Luego está el Restaurante Chantilly, que debió estar por el centro. Al inicio,
aparece el anuncio de Princeton Institute como el colegio donde estudiaron las
muchachas. No se identifica el banco donde trabaja el padre de Leonor pero
muestran las características de otros tiempos cuando no eran necesarias las
grandes vidrieras de protección y todo se realizaba a través de gigantescas máquinas calculadoras. Igualmente, hay una secuencia filmada en el Lago de
Chapultepec. Esto forma parte del valor documental de la película.
Vista ahora a sesenta años de su
filmación con la perspectiva del tiempo y con la variación del espacio en que
se encontraba confinada la película, se nota que el interés no disminuye: la
atracción sensiblera del melodrama permanece y se puede sufrir o reír con los personajes.
Aunque la tradición del quince años persiste (y hasta da lugar a exposiciones espectaculares promoviendo ventas), ya no es tan rígida ni obligatoria como en otros años: se han
permutado viajes o regalos en lugar de la realización de fiesta.

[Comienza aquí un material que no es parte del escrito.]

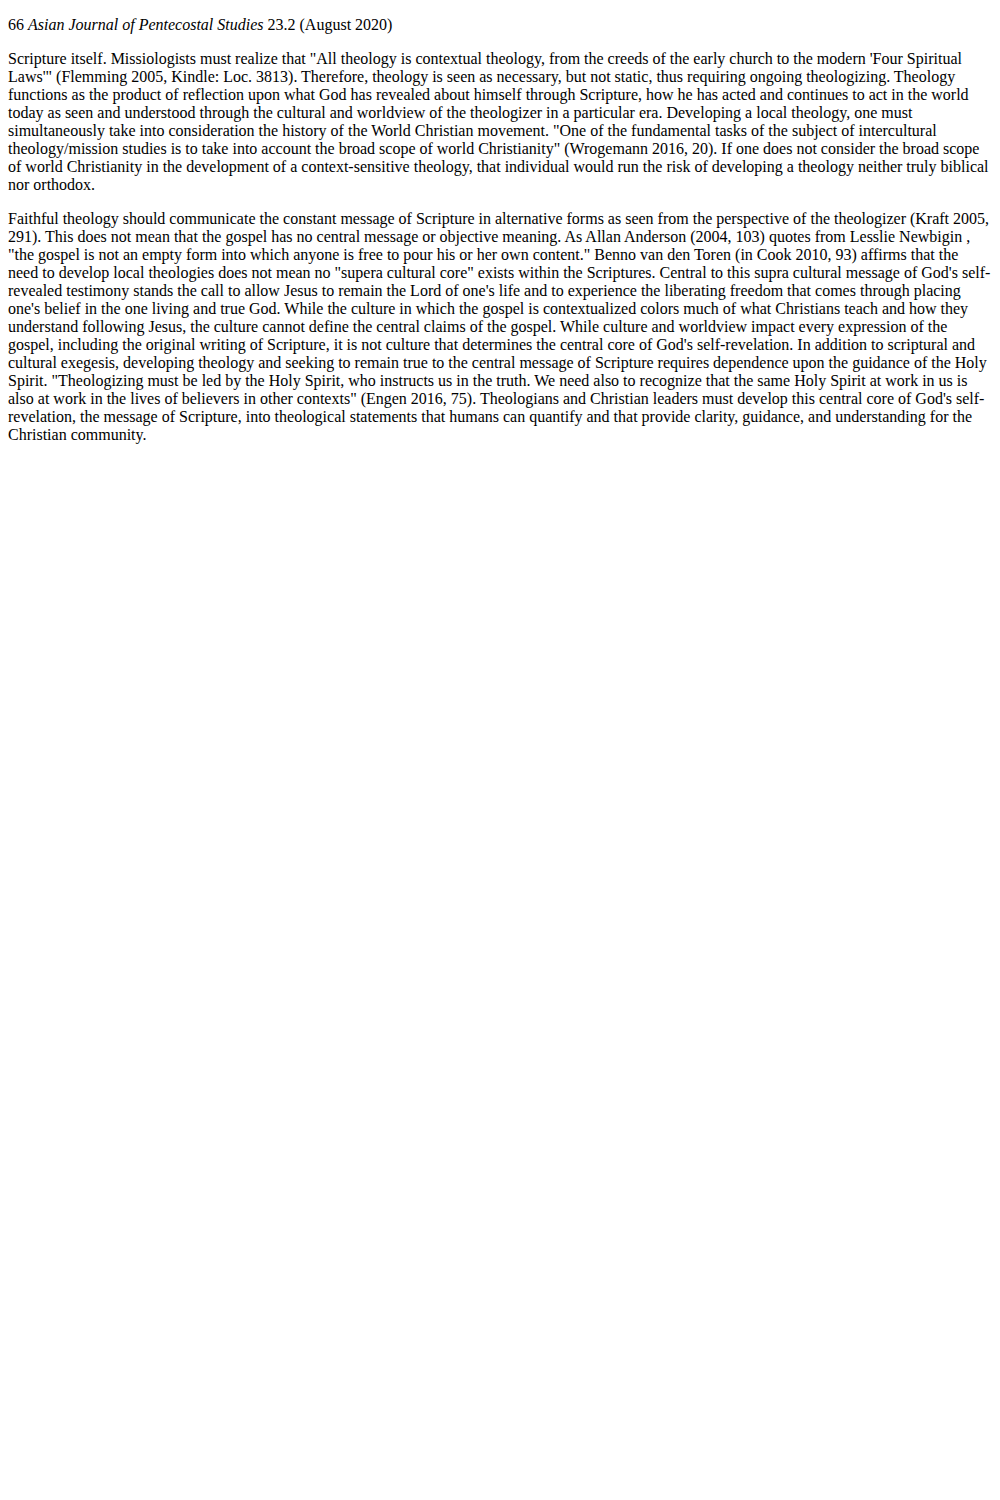66 Asian Journal of Pentecostal Studies 23.2 (August 2020)
Scripture itself. Missiologists must realize that "All theology is contextual theology, from the creeds of the early church to the modern 'Four Spiritual Laws'" (Flemming 2005, Kindle: Loc. 3813). Therefore, theology is seen as necessary, but not static, thus requiring ongoing theologizing. Theology functions as the product of reflection upon what God has revealed about himself through Scripture, how he has acted and continues to act in the world today as seen and understood through the cultural and worldview of the theologizer in a particular era. Developing a local theology, one must simultaneously take into consideration the history of the World Christian movement. "One of the fundamental tasks of the subject of intercultural theology/mission studies is to take into account the broad scope of world Christianity" (Wrogemann 2016, 20). If one does not consider the broad scope of world Christianity in the development of a context-sensitive theology, that individual would run the risk of developing a theology neither truly biblical nor orthodox.
Faithful theology should communicate the constant message of Scripture in alternative forms as seen from the perspective of the theologizer (Kraft 2005, 291). This does not mean that the gospel has no central message or objective meaning. As Allan Anderson (2004, 103) quotes from Lesslie Newbigin , "the gospel is not an empty form into which anyone is free to pour his or her own content." Benno van den Toren (in Cook 2010, 93) affirms that the need to develop local theologies does not mean no "supera cultural core" exists within the Scriptures. Central to this supra cultural message of God's self-revealed testimony stands the call to allow Jesus to remain the Lord of one's life and to experience the liberating freedom that comes through placing one's belief in the one living and true God. While the culture in which the gospel is contextualized colors much of what Christians teach and how they understand following Jesus, the culture cannot define the central claims of the gospel. While culture and worldview impact every expression of the gospel, including the original writing of Scripture, it is not culture that determines the central core of God's self-revelation. In addition to scriptural and cultural exegesis, developing theology and seeking to remain true to the central message of Scripture requires dependence upon the guidance of the Holy Spirit. "Theologizing must be led by the Holy Spirit, who instructs us in the truth. We need also to recognize that the same Holy Spirit at work in us is also at work in the lives of believers in other contexts" (Engen 2016, 75). Theologians and Christian leaders must develop this central core of God's self-revelation, the message of Scripture, into theological statements that humans can quantify and that provide clarity, guidance, and understanding for the Christian community.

Alfredo B. Crevenna, el director de Quinceañera, seguiría adelante con estos
melodramas familiares, basándose en telenovelas o explotando las fórmulas
exitosas. Por tal motivo, en 1959 filmaría Gutierritos,
Chicas casaderas y Senda prohibida. Al
año siguiente, la esplendorosa Teresa
y Azahares rojos, película denostada
por su actor estelar Francisco Rabal. En 1961, aunque situada en tiempos de
hacendados feudales, el melodrama Sol en
llamas. Volvería de lleno al género con otra joya que puede equipararse en
intención de moralidad con la cinta que estamos tratando y que marcaría, por
desgracia, su decadencia en cuanto al dominio técnico, limpio y cuidadoso de su
narración fílmica: Los novios de mis
hijas (1964).
El tema se trató en otras películas: José Estrada, al narrar
las tribulaciones del mesero Hermodio (Héctor Suárez) en Para servir a usted (1970), lo mostraba dando un servicio en un
quince años. El mismo realizador mostró otra fiesta de quinceañera en un
edificio de departamentos en la extraordinaria La pachanga (1981) donde la alternaba con un velorio. Curiosamente,
un año después de la filmación de Quinceañera
se realizó la coproducción entre Cuba y México, Cuba baila (Julio García Espinosa, 1959), filmada un año después de
Quinceañera donde una madre quería
celebrar los quince años de su hija ante la imposibilidad económica de su
marido, empleado público: fue la primera cinta luego de la revolución castrista
que quiso criticar los anhelos de la pequeña burguesía, donde la madre no queda
conforme a pesar de los sacrificios realizados. Esta trama recuerda a los
hechos que ocurrían al personaje de Leonor en la película que he comentado.
Ningún crítico chistó ni se molestó, quizás porque era una visión “revolucionaria”.